In [None]:
import urllib.request
import re

# 1. Download file
url = ("https://raw.githubusercontent.com/rasbt/"
       "LLMs-from-scratch/main/ch02/01_main-chapter-code/"
       "the-verdict.txt")
file_path = "the-verdict.txt"
urllib.request.urlretrieve(url, file_path)

# 2. Baca file
with open(file_path, "r", encoding="utf-8") as f:
    raw_text = f.read()

print("Total number of characters =", len(raw_text))

# 3. Preprocessing & Vocab
# RegEx yang lebih bersih untuk menangkap tanda baca dan spasi
preprocessed = re.split(r'([,.?_!"()\']|--|\s)', raw_text)
preprocessed = [item.strip() for item in preprocessed if item.strip()]

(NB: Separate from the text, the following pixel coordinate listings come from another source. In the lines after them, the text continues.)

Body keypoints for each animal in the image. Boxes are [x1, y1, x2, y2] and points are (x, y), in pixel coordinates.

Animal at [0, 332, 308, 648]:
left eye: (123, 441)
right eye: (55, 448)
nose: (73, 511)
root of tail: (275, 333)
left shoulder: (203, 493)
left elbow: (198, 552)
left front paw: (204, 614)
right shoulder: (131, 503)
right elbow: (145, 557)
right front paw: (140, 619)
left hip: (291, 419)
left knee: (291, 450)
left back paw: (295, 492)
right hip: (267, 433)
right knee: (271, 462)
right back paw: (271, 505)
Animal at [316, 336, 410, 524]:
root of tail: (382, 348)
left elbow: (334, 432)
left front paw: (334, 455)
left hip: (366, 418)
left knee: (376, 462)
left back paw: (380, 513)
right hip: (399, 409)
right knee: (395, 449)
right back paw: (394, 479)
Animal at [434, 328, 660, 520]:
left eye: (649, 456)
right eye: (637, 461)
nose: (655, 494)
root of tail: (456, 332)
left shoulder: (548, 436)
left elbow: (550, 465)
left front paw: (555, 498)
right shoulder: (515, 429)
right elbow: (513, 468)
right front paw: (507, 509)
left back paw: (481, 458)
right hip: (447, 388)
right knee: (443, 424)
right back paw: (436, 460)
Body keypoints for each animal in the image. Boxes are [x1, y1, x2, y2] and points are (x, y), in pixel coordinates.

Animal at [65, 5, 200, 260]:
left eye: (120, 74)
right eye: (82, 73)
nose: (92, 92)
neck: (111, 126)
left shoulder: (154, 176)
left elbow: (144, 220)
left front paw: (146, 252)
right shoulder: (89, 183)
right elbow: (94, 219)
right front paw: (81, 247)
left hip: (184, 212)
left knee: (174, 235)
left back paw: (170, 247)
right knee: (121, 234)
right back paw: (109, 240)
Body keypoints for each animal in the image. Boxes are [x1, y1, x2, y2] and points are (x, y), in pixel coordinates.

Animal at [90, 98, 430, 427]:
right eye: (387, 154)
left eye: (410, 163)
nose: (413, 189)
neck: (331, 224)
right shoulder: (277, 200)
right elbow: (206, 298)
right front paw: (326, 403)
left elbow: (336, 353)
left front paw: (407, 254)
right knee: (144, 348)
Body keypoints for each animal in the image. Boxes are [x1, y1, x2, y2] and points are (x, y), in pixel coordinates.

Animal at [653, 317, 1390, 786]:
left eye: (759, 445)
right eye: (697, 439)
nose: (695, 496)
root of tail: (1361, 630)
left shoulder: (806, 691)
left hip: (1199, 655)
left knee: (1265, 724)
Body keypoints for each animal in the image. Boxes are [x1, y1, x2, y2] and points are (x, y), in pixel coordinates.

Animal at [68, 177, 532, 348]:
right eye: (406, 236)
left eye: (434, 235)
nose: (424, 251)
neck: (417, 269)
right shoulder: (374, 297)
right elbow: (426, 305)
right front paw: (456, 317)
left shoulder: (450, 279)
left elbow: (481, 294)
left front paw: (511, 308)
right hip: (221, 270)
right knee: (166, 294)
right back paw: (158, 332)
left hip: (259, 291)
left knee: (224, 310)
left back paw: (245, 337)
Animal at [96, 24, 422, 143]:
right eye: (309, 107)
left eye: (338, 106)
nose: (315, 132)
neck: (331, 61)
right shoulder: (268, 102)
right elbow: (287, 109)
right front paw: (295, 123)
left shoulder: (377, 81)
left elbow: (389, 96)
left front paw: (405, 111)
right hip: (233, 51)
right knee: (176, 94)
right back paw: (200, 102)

all_words = sorted(list(set(preprocessed)))
vocab = {token: idx for idx, token in enumerate(all_words)}

# 4. Tokenizer Class
class SimpleTokenizerV1:
    def __init__(self, vocab):
        self.str_to_int = vocab
        self.int_to_str = {i: s for s, i in vocab.items()}

    def encode(self, text):
        # Gunakan regex yang sama dengan saat pembuatan vocab
        preprocessed = re.split(r'([,.?_!"()\']|--|\s)', text)
        preprocessed = [item.strip() for item in preprocessed if item.strip()]
        
        # Tambahkan pengecekan agar tidak error jika kata tidak ada di vocab
        ids = [self.str_to_int[s] for s in preprocessed if s in self.str_to_int]
        return ids

    def decode(self, ids):
        text = " ".join([self.int_to_str[i] for i in ids])
        # Merapikan spasi pada tanda baca
        text = re.sub(r'\s+([,.?!"()\'])', r'\1', text)
        return text

# 5. Testing
tokenizer = SimpleTokenizerV1(vocab)

# Catatan: Jika kata "Gisburn" tidak ada di file txt, dia akan dilewati (skip)
text = "It's the last he painted, you know, Mrs. Gisburn said with pardonable pride."
ids = tokenizer.encode(text)

print("Token IDs:", ids)
print("Decoded text:", tokenizer.decode(ids))

Total number of characters = 20479
Token IDs: [58, 2, 872, 1013, 615, 541, 763, 5, 1155, 608, 5, 69, 7, 39, 873, 1136, 773, 812, 7]
Decoded text: It' s the last he painted, you know, Mrs. Gisburn said with pardonable pride.